Idiocracia en el gobierno de Uruguay

Idiocracia. La película

Es una película americana de principios de siglo que paso un tanto inadvertida. Por alguna razón sus productores decidieron exhibirla solo en micro cines y la crítica de entonces la acusó de cultivar la disgenesia.

El director y guionista Mike Judge nos muestra un mundo distópico con un hombre torpe de la actualidad que fue sometido a criogénesis durante mucho tiempo. Al despertar en un futuro posible se va dando cuenta que es ahora el hombre mas inteligente de esa sociedad ya totalmente embrutecida y gobernada por idiotas.

La película apareció en Netflix hace poco y entre otras situaciones premonitorias plantea esa degeneración de la especie a partir del escaso índice de nacimientos por parte de parejas de personas inteligentes y multiplicidad de nacimientos en los sectores menos instruidos. Para Judge esa lógica va generando una acumulación negativa de seres idiotas y la paulatina desaparición de la inteligencia. (Hay otros disparadores de degradación que por razones de “no spoileo” voy a obviar).

Confieso que hasta a mi me cuesta elaborar una analogía elegante con la realidad política del Uruguay presente. En alguna membrana de mi corazón algo me pide no herir al prójimo. Pero veo un prójimo tan incapaz que estoy seguro ni me leen o si lo hacen ni me entienden. Y la fuga de inteligencia que percibimos en nuestra sociedad, la multiplicación de delitos que experimentamos en 20 años (en gran medida fundados en la crisis educativa del país) y la degradación de nivel de nuestros gobernantes nos obligan a empatizar con esa película un tanto cruda.

Es que si hiciéramos el ejercicio imaginario de someter a criogenesis a un político uruguayo promedio del pasado y lo despertáramos hoy… el pobre hombre se espantaría. Imagínense a un Rodríguez Camusso hoy analizando a un legislador FA. O un Batlle y Ordoñez o un Wilson Ferreira (ya mas cerca en el tiempo).

¿Cómo le explicas que Orsi es el Presidente del Uruguay?

Imagínense viviendo en estos días y asistiendo al discurso mal leído del 2 de marzo. Escucharlo a los pocos días proponer un Ministerio de Justicia con el único propósito inconfeso (pero obvio) de controlar la impunidad o lo punible en el país.

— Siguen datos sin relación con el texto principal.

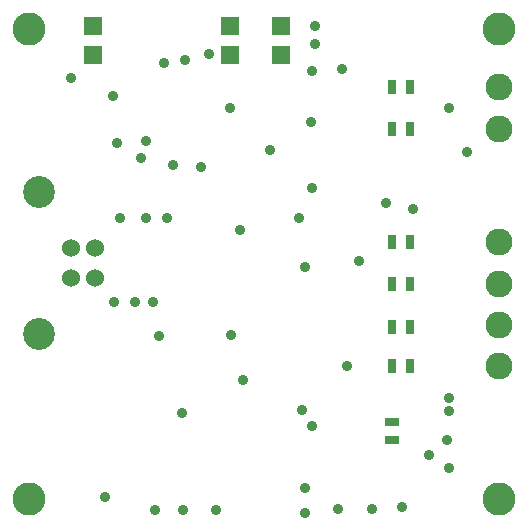
<source format=gts>
G04 (created by PCBNEW (2013-07-07 BZR 4022)-stable) date 18.12.2014 21:09:26*
%MOIN*%
G04 Gerber Fmt 3.4, Leading zero omitted, Abs format*
%FSLAX34Y34*%
G01*
G70*
G90*
G04 APERTURE LIST*
%ADD10C,0.00590551*%
%ADD11C,0.06*%
%ADD12C,0.1063*%
%ADD13R,0.025X0.045*%
%ADD14R,0.045X0.025*%
%ADD15C,0.09*%
%ADD16R,0.0590551X0.0590551*%
%ADD17C,0.110236*%
%ADD18C,0.035*%
G04 APERTURE END LIST*
G54D10*
G54D11*
X4149Y9339D03*
X4149Y10339D03*
X3362Y10339D03*
X3362Y9339D03*
G54D12*
X2299Y7477D03*
X2299Y12201D03*
G54D13*
X14050Y6400D03*
X14650Y6400D03*
X14050Y15700D03*
X14650Y15700D03*
X14050Y14300D03*
X14650Y14300D03*
G54D14*
X14050Y4550D03*
X14050Y3950D03*
G54D13*
X14050Y7700D03*
X14650Y7700D03*
X14050Y9150D03*
X14650Y9150D03*
X14050Y10550D03*
X14650Y10550D03*
G54D15*
X17616Y14311D03*
X17616Y15688D03*
X17616Y9150D03*
X17616Y10528D03*
X17616Y6394D03*
X17616Y7772D03*
G54D16*
X4100Y17742D03*
X4100Y16757D03*
X8650Y16757D03*
X8650Y17742D03*
X10350Y16757D03*
X10350Y17742D03*
G54D17*
X1968Y1968D03*
X17631Y1968D03*
X1968Y17631D03*
X17631Y17631D03*
G54D18*
X12550Y6400D03*
X11400Y16250D03*
X5850Y13900D03*
X9000Y10950D03*
X7700Y13050D03*
X13850Y11850D03*
X10000Y13600D03*
X4500Y2050D03*
X11500Y17150D03*
X12400Y16300D03*
X12950Y9900D03*
X8700Y7450D03*
X7050Y4850D03*
X8650Y15000D03*
X4900Y13850D03*
X5700Y13350D03*
X6750Y13100D03*
X11350Y14550D03*
X11150Y9700D03*
X10950Y11350D03*
X5500Y8550D03*
X4800Y8550D03*
X11400Y12350D03*
X6300Y7400D03*
X9100Y5950D03*
X6550Y11350D03*
X5000Y11350D03*
X5850Y11350D03*
X7950Y16800D03*
X6450Y16500D03*
X7150Y16600D03*
X14750Y11650D03*
X6100Y8550D03*
X8200Y1600D03*
X7100Y1600D03*
X6150Y1600D03*
X14400Y1700D03*
X13400Y1650D03*
X12250Y1650D03*
X11150Y1500D03*
X11150Y2350D03*
X15950Y4900D03*
X15950Y5350D03*
X15950Y3000D03*
X16550Y13550D03*
X3350Y16000D03*
X11500Y17750D03*
X4750Y15400D03*
X11400Y4400D03*
X11050Y4950D03*
X15900Y3950D03*
X15300Y3450D03*
X15950Y15000D03*
M02*

</source>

¿Que dirían esos viejos caudillos si oyen ese discurso en el que un presidente hace balance y plantea los grandes temas nacionales y allí no aparece una sola idea reformadora importante?

Y ¿que pensarían sobre ese presidente si a los pocos días su secretario (Sanchez, alguien que cree que las vacas no comen en verano) sale a plantear un esbozo de capitalismo popular -onda “Thatcher”-como revulsivo para empresas públicas?

El 2 de marzo un Presidente se olvida de mencionar al sector turismo que le da 2 mil millones de dólares por año y no plantea nada importante para un país que empieza a vivir en recesión técnica. Y -en cambio-8 días mas tarde su secretario sale a “bolacear” con un cambio de paradigma en el control accionario de las empresas públicas. Imagínense la cara de estupor de un dirigente político culto, lector de Marcha y cultor de la oratoria si lo oyera a Orsi divagar con la revolución de las cosas simples. Eran tipos tal vez muy equivocados que soñaban con la reforma agraria y la nacionalización de la banca. Si hoy tuvieran que presenciar al Pacha o a Frati dilapidar 40 millones de dólares en una estancia para 16 productores y ver a Oddone desesperado por bancarizar la economía. Esos hombres pedirían urgente volver a ser congelados para siempre.

¿Qué podría pensar un político de cualquier partido del pasado glorioso si hoy viera como una organización de países del continente americano nos segrega y ni nos convocan para un Escudo contra el crimen organizado? Y mientras nos dejan afuera el país recibe la visita de un ex presidente ecuatoriano condenado por corrupción. Y altos dirigentes del oficialismo se reúnen amistosamente con este cateto.

¿Qué pensarían si oyeran al presidente Orsi preguntarse que no entiende cómo y porqué lo dejaron afuera de la entente?

Imagino las risotadas si vieran al ministro de apellido Negro auto atribuirse méritos en la captura del narco Marset.

Y que dirían de algunos políticos de los partidos tradicionales de hoy si Wilson o un Batlle los viera peleándose por banalidades o vedettismo o eligiendo la Cámara donde tienes minoría asegurada (Senado) para interpelar a un triste Ministro del Interior o perdiendo en las elecciones la mayoría del Senado contra un FA que solo tiene el 44% de los votos. Se agarrarían la cabeza y pedirían: “congelame de nuevo por 100 años”

IDIOCRACIA se llama el film. Búsquelo en su plataforma preferida y después me cuenta si hace Usted la misma analogía que yo padecí.